- _EXTRACTED RECORDS_
# # # # # # #

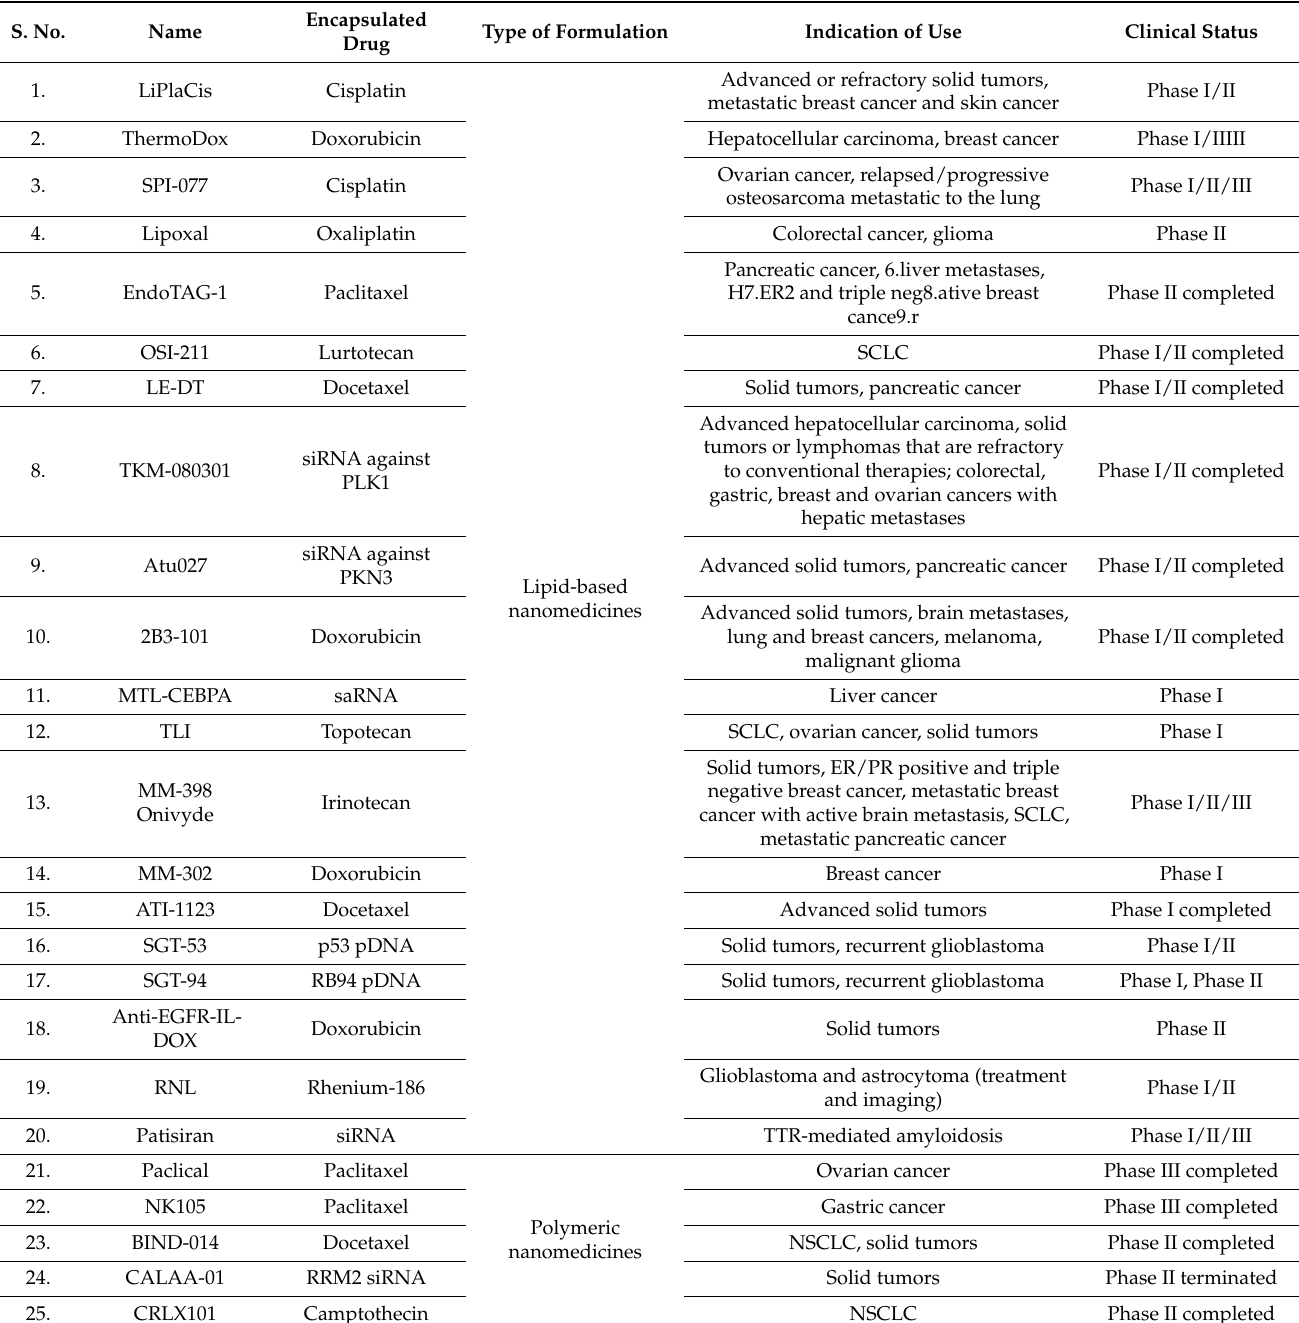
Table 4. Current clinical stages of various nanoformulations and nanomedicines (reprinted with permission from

# # # # # # #

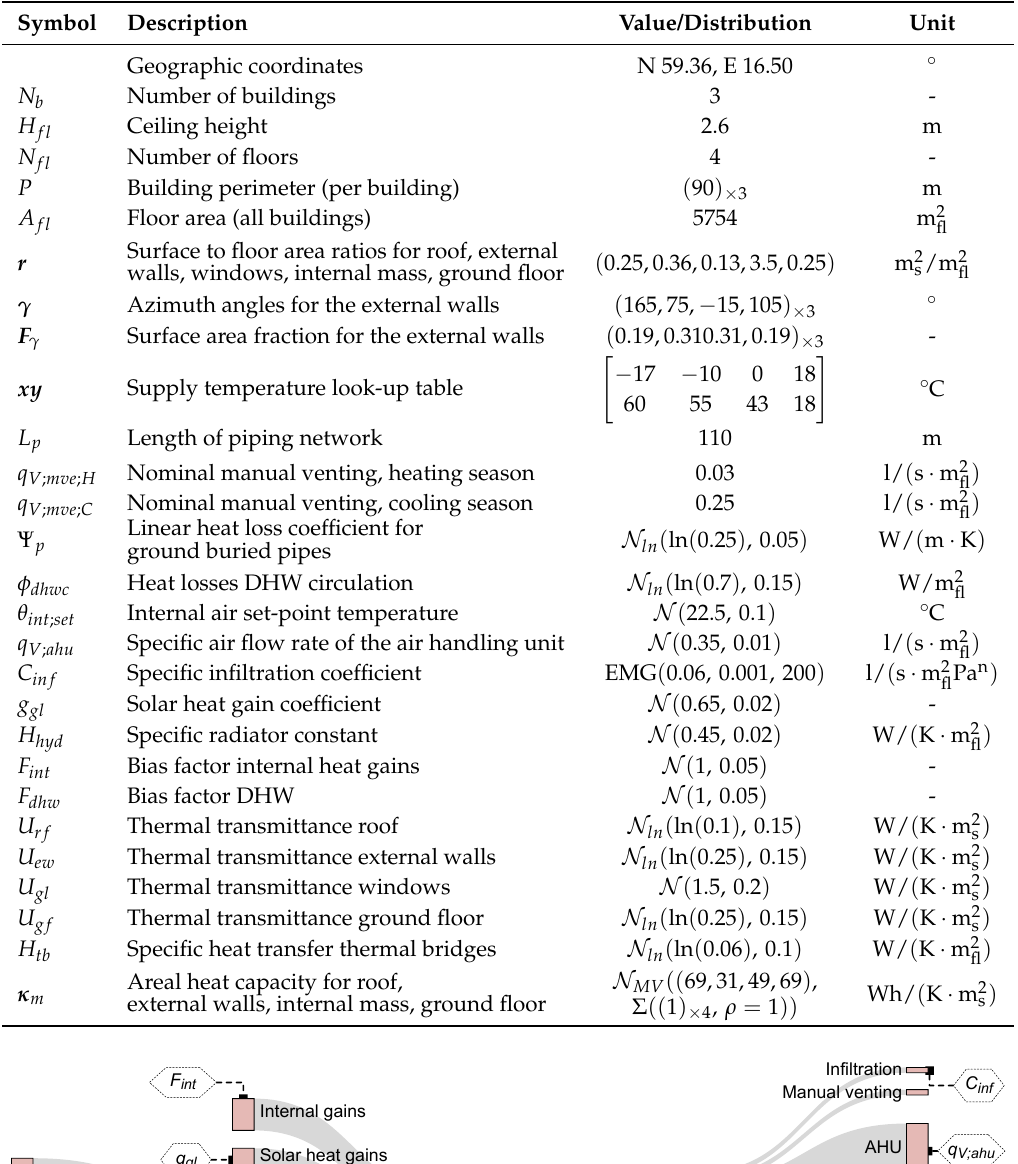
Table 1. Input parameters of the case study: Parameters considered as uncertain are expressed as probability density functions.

# # # # # # #

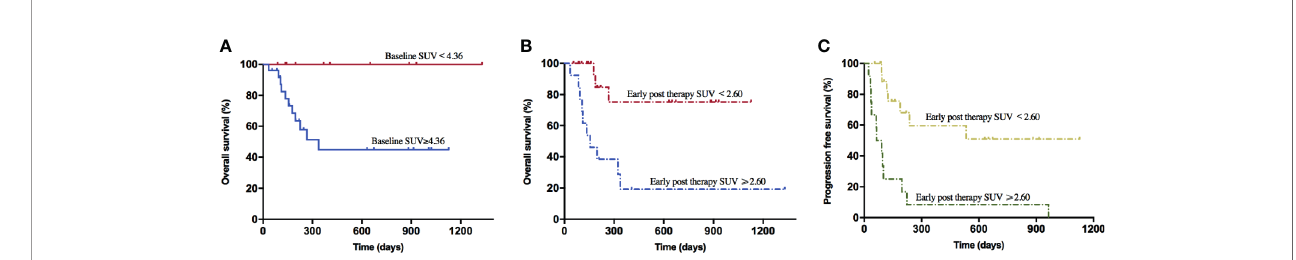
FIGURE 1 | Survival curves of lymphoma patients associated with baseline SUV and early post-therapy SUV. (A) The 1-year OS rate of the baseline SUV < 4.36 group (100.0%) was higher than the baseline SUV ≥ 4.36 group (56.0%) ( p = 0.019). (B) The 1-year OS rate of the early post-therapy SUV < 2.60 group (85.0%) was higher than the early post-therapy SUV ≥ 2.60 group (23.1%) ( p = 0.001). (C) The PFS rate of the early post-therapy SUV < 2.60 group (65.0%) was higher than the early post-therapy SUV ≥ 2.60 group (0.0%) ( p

# # # # # # #

- _YOUR GOAL_
Your answer must be every line from the listing above that holds the string "with".

- _SOLVED EXERCISE_
Table 4. Current clinical stages of various nanoformulations and nanomedicines (reprinted with permission from
FIGURE 1 | Survival curves of lymphoma patients associated with baseline SUV and early post-therapy SUV. (A) The 1-year OS rate of the baseline SUV < 4.36 group (100.0%) was higher than the baseline SUV ≥ 4.36 group (56.0%) ( p = 0.019). (B) The 1-year OS rate of the early post-therapy SUV < 2.60 group (85.0%) was higher than the early post-therapy SUV ≥ 2.60 group (23.1%) ( p = 0.001). (C) The PFS rate of the early post-therapy SUV < 2.60 group (65.0%) was higher than the early post-therapy SUV ≥ 2.60 group (0.0%) ( p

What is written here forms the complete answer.